Exercise objective: The records below must be reproduced exactly, excluding any pictures.

──────── Material for this exercise

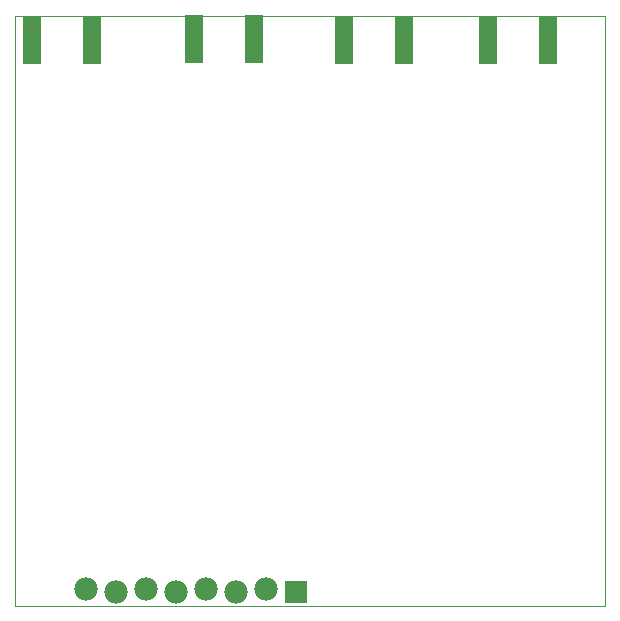
<source format=gbs>
G75*
%MOIN*%
%OFA0B0*%
%FSLAX25Y25*%
%IPPOS*%
%LPD*%
%AMOC8*
5,1,8,0,0,1.08239X$1,22.5*
%
%ADD10C,0.00000*%
%ADD11R,0.06400X0.16400*%
%ADD12R,0.07800X0.07800*%
%ADD13C,0.07800*%
D10*
X0002386Y0002294D02*
X0002386Y0199144D01*
X0199236Y0199144D01*
X0199236Y0002294D01*
X0002386Y0002294D01*
D11*
X0008173Y0191034D03*
X0028173Y0191034D03*
X0062071Y0191310D03*
X0082071Y0191310D03*
X0112268Y0191113D03*
X0132268Y0191113D03*
X0159985Y0191113D03*
X0179985Y0191113D03*
D12*
X0096284Y0006873D03*
D13*
X0086284Y0007873D03*
X0076284Y0006873D03*
X0066284Y0007873D03*
X0056284Y0006873D03*
X0046284Y0007873D03*
X0036284Y0006873D03*
X0026284Y0007873D03*
M02*

</source>
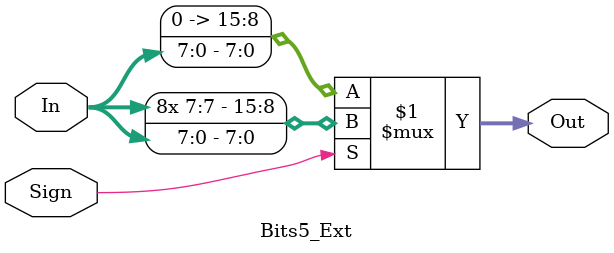
<source format=v>

module Bits5_Ext(In, Sign, Out);

// Declare all inputs and outputs
	input Sign;
	input [7:0] In;
	output [15:0] Out;
	

// Instantiate required logic
	assign Out = Sign ? {{8{In[7]}}, In[7:0]} : {8'h00, In[7:0]};

	
endmodule
</source>
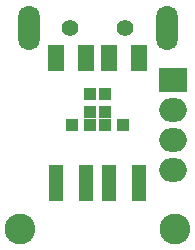
<source format=gts>
G04 #@! TF.FileFunction,Soldermask,Top*
%FSLAX45Y45*%
G04 Gerber Fmt 4.5, Leading zero omitted, Abs format (unit mm)*
G04 Created by KiCad (PCBNEW (after 2015-may-01 BZR unknown)-product) date 5/23/2015 03:28:49*
%MOMM*%
G01*
G04 APERTURE LIST*
%ADD10C,0.254000*%
%ADD11R,1.104800X1.054800*%
%ADD12R,2.336800X2.032000*%
%ADD13O,2.336800X2.032000*%
%ADD14R,1.054800X1.104800*%
%ADD15R,1.304800X3.104800*%
%ADD16C,2.604800*%
%ADD17R,1.397000X2.286000*%
%ADD18C,1.404800*%
%ADD19O,1.804800X3.804800*%
G04 APERTURE END LIST*
D10*
D11*
X9189300Y-9087000D03*
X9039300Y-9087000D03*
X9318700Y-9087000D03*
X9468700Y-9087000D03*
D12*
X9889000Y-8706000D03*
D13*
X9889000Y-8960000D03*
X9889000Y-9214000D03*
X9889000Y-9468000D03*
D14*
X9190500Y-8821500D03*
X9190500Y-8971500D03*
X9317500Y-8821500D03*
X9317500Y-8971500D03*
D15*
X9604000Y-9572000D03*
X9354000Y-9572000D03*
X9154000Y-9572000D03*
X8904000Y-9572000D03*
D16*
X8597000Y-9962000D03*
X9911000Y-9962000D03*
D17*
X8904000Y-8517000D03*
X9154000Y-8517000D03*
X9354000Y-8517000D03*
X9604000Y-8517000D03*
D18*
X9484000Y-8267000D03*
X9024000Y-8267000D03*
D19*
X8669000Y-8267000D03*
X9839000Y-8267000D03*
M02*

</source>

────────────────

Result for this exercise:
<source format=gbs>
G75*
%MOIN*%
%OFA0B0*%
%FSLAX25Y25*%
%IPPOS*%
%LPD*%
%AMOC8*
5,1,8,0,0,1.08239X$1,22.5*
%
%ADD10C,0.00000*%
%ADD11R,0.06400X0.16400*%
%ADD12R,0.07800X0.07800*%
%ADD13C,0.07800*%
D10*
X0002386Y0002294D02*
X0002386Y0199144D01*
X0199236Y0199144D01*
X0199236Y0002294D01*
X0002386Y0002294D01*
D11*
X0008173Y0191034D03*
X0028173Y0191034D03*
X0062071Y0191310D03*
X0082071Y0191310D03*
X0112268Y0191113D03*
X0132268Y0191113D03*
X0159985Y0191113D03*
X0179985Y0191113D03*
D12*
X0096284Y0006873D03*
D13*
X0086284Y0007873D03*
X0076284Y0006873D03*
X0066284Y0007873D03*
X0056284Y0006873D03*
X0046284Y0007873D03*
X0036284Y0006873D03*
X0026284Y0007873D03*
M02*

</source>
<source format=v>

module Bits5_Ext(In, Sign, Out);

// Declare all inputs and outputs
	input Sign;
	input [7:0] In;
	output [15:0] Out;
	

// Instantiate required logic
	assign Out = Sign ? {{8{In[7]}}, In[7:0]} : {8'h00, In[7:0]};

	
endmodule
</source>
<source format=gts>
G04 #@! TF.FileFunction,Soldermask,Top*
%FSLAX45Y45*%
G04 Gerber Fmt 4.5, Leading zero omitted, Abs format (unit mm)*
G04 Created by KiCad (PCBNEW (after 2015-may-01 BZR unknown)-product) date 5/23/2015 03:28:49*
%MOMM*%
G01*
G04 APERTURE LIST*
%ADD10C,0.254000*%
%ADD11R,1.104800X1.054800*%
%ADD12R,2.336800X2.032000*%
%ADD13O,2.336800X2.032000*%
%ADD14R,1.054800X1.104800*%
%ADD15R,1.304800X3.104800*%
%ADD16C,2.604800*%
%ADD17R,1.397000X2.286000*%
%ADD18C,1.404800*%
%ADD19O,1.804800X3.804800*%
G04 APERTURE END LIST*
D10*
D11*
X9189300Y-9087000D03*
X9039300Y-9087000D03*
X9318700Y-9087000D03*
X9468700Y-9087000D03*
D12*
X9889000Y-8706000D03*
D13*
X9889000Y-8960000D03*
X9889000Y-9214000D03*
X9889000Y-9468000D03*
D14*
X9190500Y-8821500D03*
X9190500Y-8971500D03*
X9317500Y-8821500D03*
X9317500Y-8971500D03*
D15*
X9604000Y-9572000D03*
X9354000Y-9572000D03*
X9154000Y-9572000D03*
X8904000Y-9572000D03*
D16*
X8597000Y-9962000D03*
X9911000Y-9962000D03*
D17*
X8904000Y-8517000D03*
X9154000Y-8517000D03*
X9354000Y-8517000D03*
X9604000Y-8517000D03*
D18*
X9484000Y-8267000D03*
X9024000Y-8267000D03*
D19*
X8669000Y-8267000D03*
X9839000Y-8267000D03*
M02*

</source>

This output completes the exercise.